Among these immigrants were numerous Scotch-Irish Presbyterians. They had settled first in the eastern sections of Pennsylvania and Virginia. Later, they migrated in considerable numbers to the interior of the Carolinas and present-day eastern Tennessee. As they cleared new land for settlement and established their churches, they enjoyed for the first time complete religious and civil liberty. Moreover, they believed in the family as the important unit in all human life and patterned their lives accordingly. The invasion of the South now threatened to destroy their democratic society. They also feared it would lead to the loss of their hard-won individual liberty and force them to give up their right to develop the frontier and its resources as they wished.
The British Threaten the Carolina Frontier
When Cornwallis began his march from Charleston, Maj. Patrick Ferguson had been detached to lead a smaller Loyalist force into the western section of South Carolina. Ferguson was ordered to use the settlement of Ninety-Six as a base from which to organize Tory militia, subdue rebellious Whigs, and reestablish British civil government in the upcountry.
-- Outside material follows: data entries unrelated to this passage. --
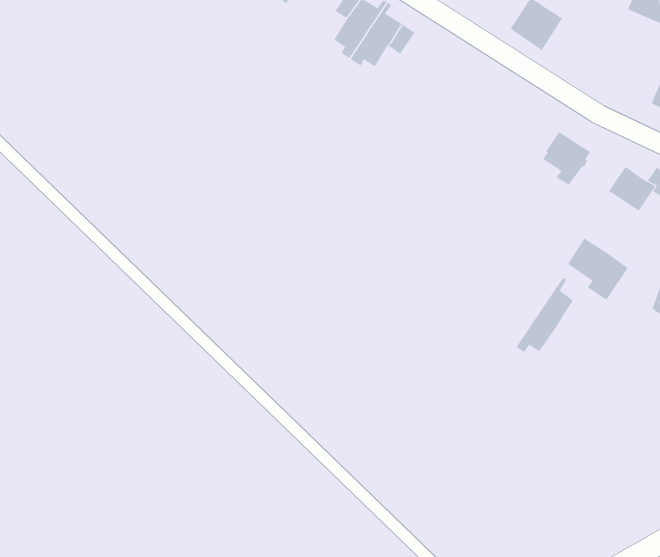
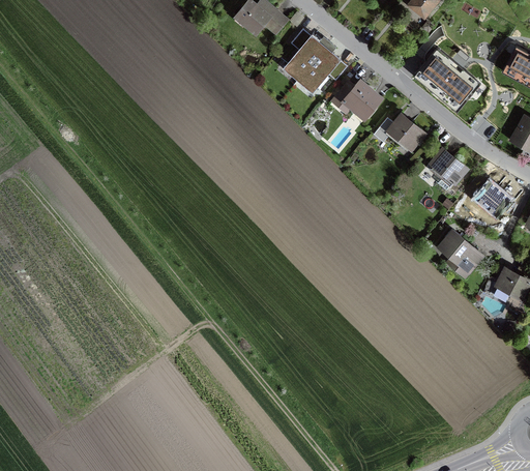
building: none -> [438,68,477,108]
building: none -> [329,80,384,124]
building: none -> [374,115,423,149]
building: [516,277,574,353] -> none

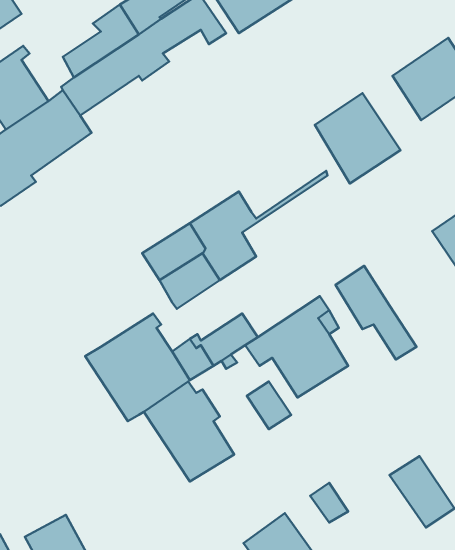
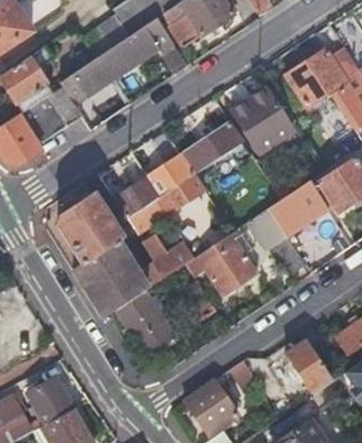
building: none -> [185,123,242,174]
building: none -> [268,182,325,235]
building: none -> [62,196,122,263]

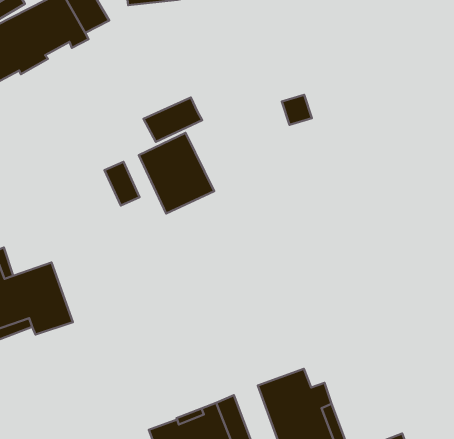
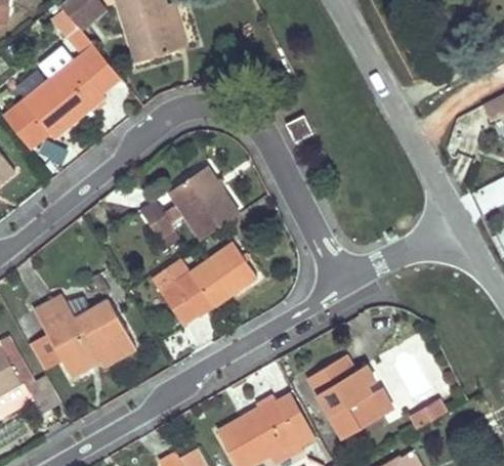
building: [143,98,202,142] -> none
building: none -> [161,242,256,323]

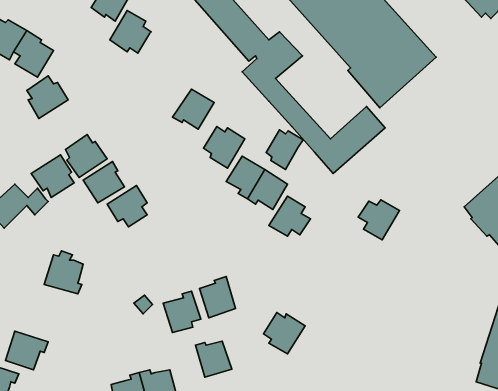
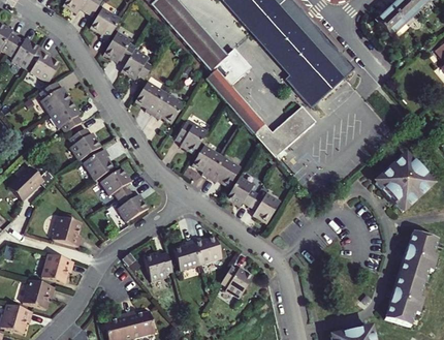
building: none -> [120,49,151,80]
building: none -> [134,81,165,114]
building: [266,130,303,169] -> none
building: [31,155,74,197] -> [47,100,81,133]
building: [358,200,400,240] -> [249,191,281,222]
building: none -> [117,189,148,221]
building: none -> [41,254,74,284]
building: [196,341,232,377] -> [192,234,220,261]

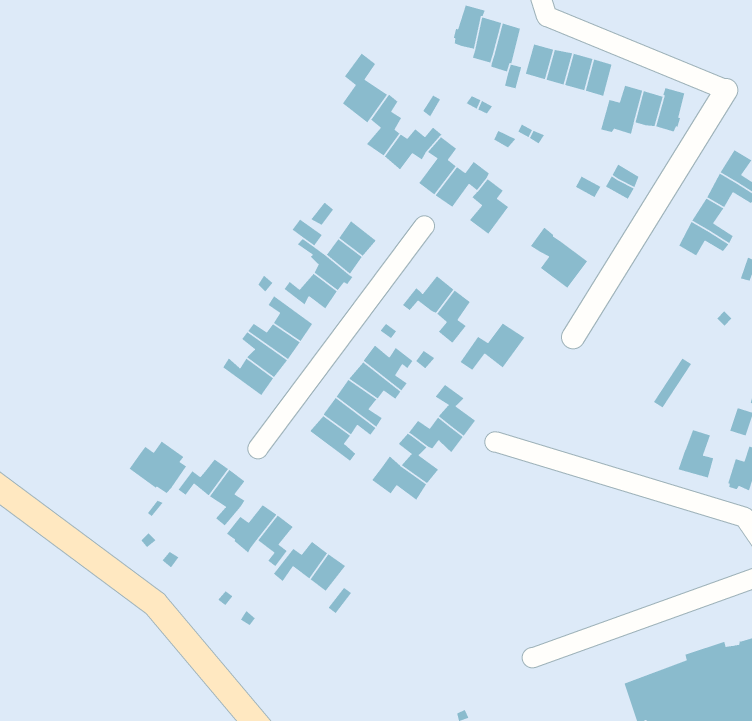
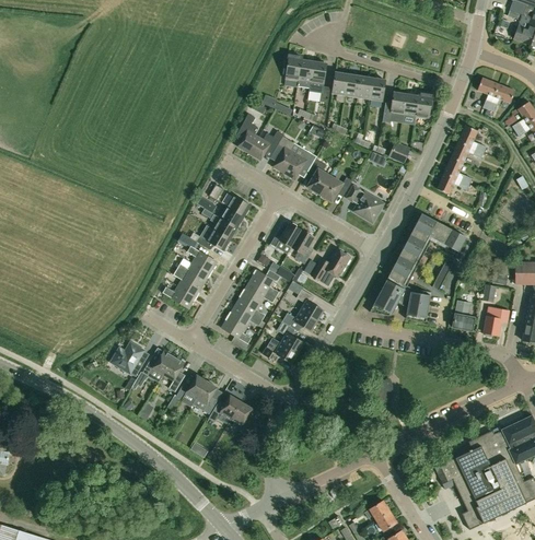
building: [342,53,388,124] -> none
building: none -> [319,175,352,201]
building: none -> [372,213,467,321]

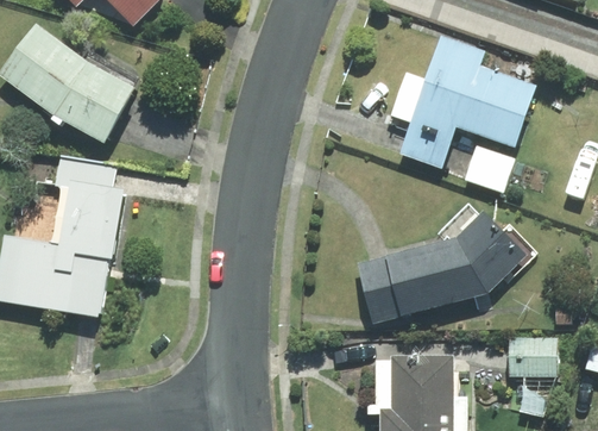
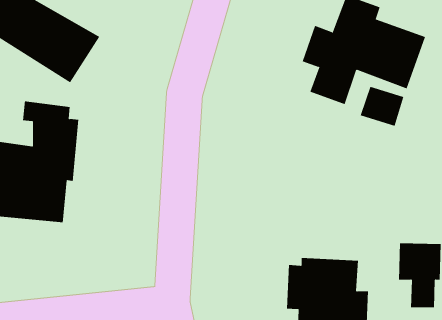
building: [352,204,533,326] -> none

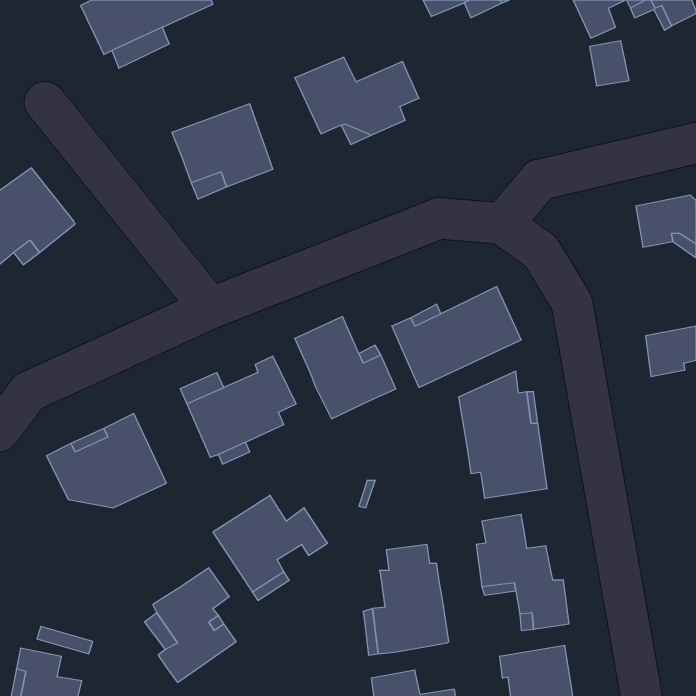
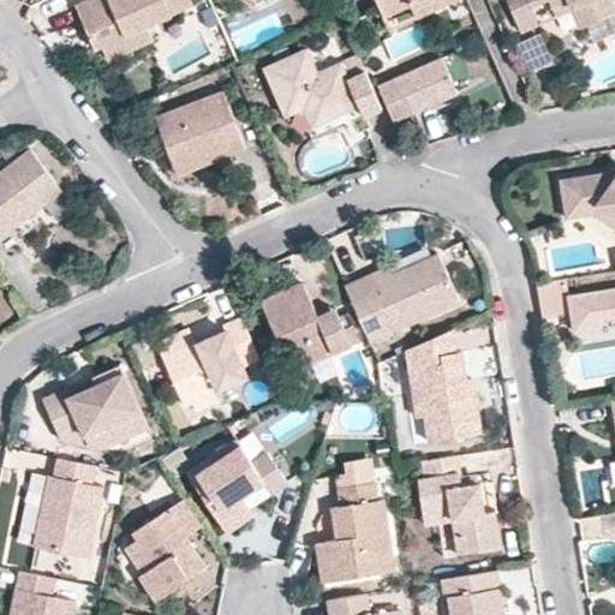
building: none -> [381,65,458,139]
building: none -> [32,459,101,556]

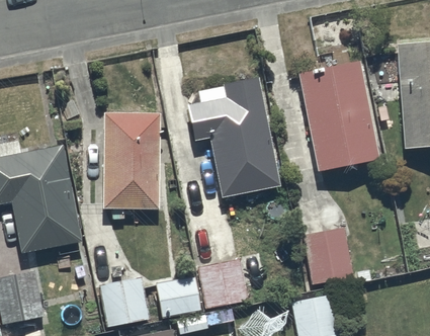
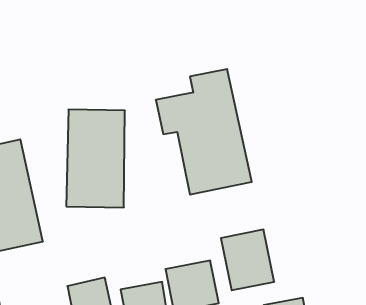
building: [297,63,377,171] -> none
building: [302,226,352,283] -> [221,230,274,290]

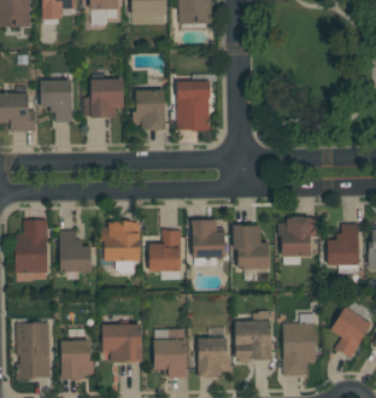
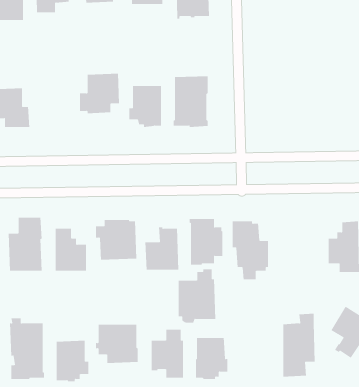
building: [40,80,71,123] -> none
building: [277,216,317,257] -> none
building: [234,311,271,364] -> [178,269,216,323]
He was also to protect the western flank of Cornwallis’ advancing army.
One important stronghold in the Carolinas remained undisturbed by Cornwallis’ victories and the Tory raids in the summer of 1780. This was the region of the foothills and ranges of the Appalachian Mountains which stretched through northwestern South Carolina, western North Carolina, and into the present eastern Tennessee. Here, the independent mountain yeomen, largely of Scotch-Irish descent, were establishing a new frontier and protecting their crude homes from the nearer threat of the border Indians. Their free pioneer life had existed without interference from the King’s officials, and they were little concerned with the main course of the war on the seaboard. Rumors of Ferguson’s activities in the upcountry brought forth a few adventurous mountain men in the summer of 1780. After fighting brief actions with Tories east of the mountains, however, these frontiersmen retired. Victory by such border fighters at the Battle of Musgrove’s Mill, on August 18, 1780, caused some of the mountain leaders to fear that Ferguson would soon attempt to avenge this defeat.
Ferguson did not immediately pursue the mountain men. With the news of Cornwallis’ success at Camden, he had also received urgent orders to search the upcountry for the patriots under Col. Thomas Sumter. This plan was interrupted by news of Musgrove’s Mill and by orders calling Ferguson to a meeting in Camden with Cornwallis. Here, he was informed of the British commander’s determination to invade North Carolina at Charlotte in September. Ferguson also learned that his Provincial Corps of American Loyalists was to be detailed from the post of Ninety-Six to join his Tory militia. Finally, he was directed to move with his strengthened force through upper South Carolina and across the North Carolina border, crushing the remaining patriots and rousing the back-country Tories. His advance was intended to protect the rear and western flank of Cornwallis’ army which reached Charlotte on September 26.
On September 7 Ferguson pushed across the western North Carolina border. At Gilbert Town (the present Rutherfordton), he issued his famed threat to the back country which aroused the horde of mountain men who eventually brought disaster upon him at Kings Mountain. He expected at Gilbert Town to surprise some of the mountain leaders who had retired there for safety after Musgrove’s Mill. In August, however, they had agreed to return to their homes across the mountains and raise a volunteer army to resist Ferguson’s advance.